### Activity 1
Which kinds of online expression does the essay on internet activism below say trivialize issues that need to be dealt with in a more traditional way?

### Exercise text
========================================================================

Our world is transforming through technology. Okay, I’ll wait a second while that uber profound statement sets in. I know it’s taking a while because no one has ever said anything like it before. I’m still waiting because I think you are still flabbergasted by my extreme assertion. I now am going to continue to wait to see how much I can make you read while I think of how I am going to relate this to feminism and possibly socialism.
Got it!
Sure. I also hate douchebags who beat women, but creating a facebook group about it puts that opinion on the same level as this one. Both could even be true. You might have been scared by “Are You Afraid of the Dark” and dislike domestic abuse, but I would never talk about both of those opinions in the same sentence.
I understand that it makes me sound like an old person clinging to my fear of change if I say that facebook groups, or MySpace petitions, or Twit-complaints trivialize issues that need to be dealt with in a more traditional way so instead I will say that the gentrification of these casual internet sites into supposedly meaningful expressions of belief just offers its users the ability to feel self-righteous without accomplishing anything worthwhile.

========================================================================

### Activity 2
Reproduce the saved entries starting with their first line and going on through the line containing "Sin duda, la".

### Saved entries

========================================================================

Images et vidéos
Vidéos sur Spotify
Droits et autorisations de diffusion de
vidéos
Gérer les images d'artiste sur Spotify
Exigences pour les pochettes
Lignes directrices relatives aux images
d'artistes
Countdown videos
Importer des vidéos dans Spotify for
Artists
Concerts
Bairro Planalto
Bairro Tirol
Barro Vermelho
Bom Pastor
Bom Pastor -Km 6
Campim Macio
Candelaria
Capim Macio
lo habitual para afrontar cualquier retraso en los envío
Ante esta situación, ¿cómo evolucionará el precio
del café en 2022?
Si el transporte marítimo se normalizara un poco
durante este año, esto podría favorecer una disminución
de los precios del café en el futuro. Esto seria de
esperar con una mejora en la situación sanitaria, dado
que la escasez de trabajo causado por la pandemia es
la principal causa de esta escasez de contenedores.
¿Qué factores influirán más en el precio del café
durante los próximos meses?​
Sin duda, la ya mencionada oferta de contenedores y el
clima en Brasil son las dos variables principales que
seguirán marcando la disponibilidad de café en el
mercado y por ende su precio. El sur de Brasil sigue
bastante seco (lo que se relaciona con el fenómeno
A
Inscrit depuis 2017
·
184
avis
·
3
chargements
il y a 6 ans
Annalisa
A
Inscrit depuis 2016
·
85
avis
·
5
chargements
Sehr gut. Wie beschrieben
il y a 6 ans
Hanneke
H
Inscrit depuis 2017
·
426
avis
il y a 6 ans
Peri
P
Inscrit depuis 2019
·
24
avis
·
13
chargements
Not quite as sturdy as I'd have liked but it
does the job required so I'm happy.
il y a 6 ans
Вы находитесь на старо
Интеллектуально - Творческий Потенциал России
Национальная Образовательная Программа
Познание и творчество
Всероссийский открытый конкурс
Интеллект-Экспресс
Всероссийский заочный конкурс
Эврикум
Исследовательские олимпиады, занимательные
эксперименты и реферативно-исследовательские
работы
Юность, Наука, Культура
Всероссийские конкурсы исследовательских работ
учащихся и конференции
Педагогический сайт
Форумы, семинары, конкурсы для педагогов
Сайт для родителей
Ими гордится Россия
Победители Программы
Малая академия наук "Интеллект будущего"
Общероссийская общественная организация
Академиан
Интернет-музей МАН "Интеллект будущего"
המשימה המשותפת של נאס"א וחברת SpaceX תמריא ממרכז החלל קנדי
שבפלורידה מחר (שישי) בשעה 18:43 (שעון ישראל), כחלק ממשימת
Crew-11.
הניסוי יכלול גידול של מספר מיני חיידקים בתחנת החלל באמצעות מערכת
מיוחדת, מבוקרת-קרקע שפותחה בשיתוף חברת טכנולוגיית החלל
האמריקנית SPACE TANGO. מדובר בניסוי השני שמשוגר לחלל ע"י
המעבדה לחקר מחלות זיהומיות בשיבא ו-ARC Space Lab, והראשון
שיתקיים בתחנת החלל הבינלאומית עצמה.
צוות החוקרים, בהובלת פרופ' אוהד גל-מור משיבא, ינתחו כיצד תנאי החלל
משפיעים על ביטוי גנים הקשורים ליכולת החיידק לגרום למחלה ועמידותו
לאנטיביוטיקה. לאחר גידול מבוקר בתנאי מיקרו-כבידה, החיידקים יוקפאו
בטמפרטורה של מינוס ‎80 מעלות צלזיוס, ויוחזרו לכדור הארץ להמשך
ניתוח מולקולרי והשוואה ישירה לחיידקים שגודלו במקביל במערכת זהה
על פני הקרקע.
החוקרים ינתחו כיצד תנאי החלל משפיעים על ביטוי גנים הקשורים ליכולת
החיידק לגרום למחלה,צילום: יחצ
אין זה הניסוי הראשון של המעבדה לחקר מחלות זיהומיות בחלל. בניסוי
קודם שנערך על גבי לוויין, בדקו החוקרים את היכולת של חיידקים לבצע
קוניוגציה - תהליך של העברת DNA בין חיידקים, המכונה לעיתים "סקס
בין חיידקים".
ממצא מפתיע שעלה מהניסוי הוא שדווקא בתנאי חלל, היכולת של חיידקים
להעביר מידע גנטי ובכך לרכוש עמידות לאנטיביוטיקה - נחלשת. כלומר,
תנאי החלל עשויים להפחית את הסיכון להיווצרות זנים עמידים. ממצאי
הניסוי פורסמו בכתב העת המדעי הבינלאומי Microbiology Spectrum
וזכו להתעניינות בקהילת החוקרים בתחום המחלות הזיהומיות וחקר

========================================================================

### Expected answer 1
- facebook groups
- MySpace petitions
- Twit-complaints

### Expected answer 2
Images et vidéos
Vidéos sur Spotify
Droits et autorisations de diffusion de
vidéos
Gérer les images d'artiste sur Spotify
Exigences pour les pochettes
Lignes directrices relatives aux images
d'artistes
Countdown videos
Importer des vidéos dans Spotify for
Artists
Concerts
Bairro Planalto
Bairro Tirol
Barro Vermelho
Bom Pastor
Bom Pastor -Km 6
Campim Macio
Candelaria
Capim Macio
lo habitual para afrontar cualquier retraso en los envío
Ante esta situación, ¿cómo evolucionará el precio
del café en 2022?
Si el transporte marítimo se normalizara un poco
durante este año, esto podría favorecer una disminución
de los precios del café en el futuro. Esto seria de
esperar con una mejora en la situación sanitaria, dado
que la escasez de trabajo causado por la pandemia es
la principal causa de esta escasez de contenedores.
¿Qué factores influirán más en el precio del café
durante los próximos meses?​
Sin duda, la ya mencionada oferta de contenedores y el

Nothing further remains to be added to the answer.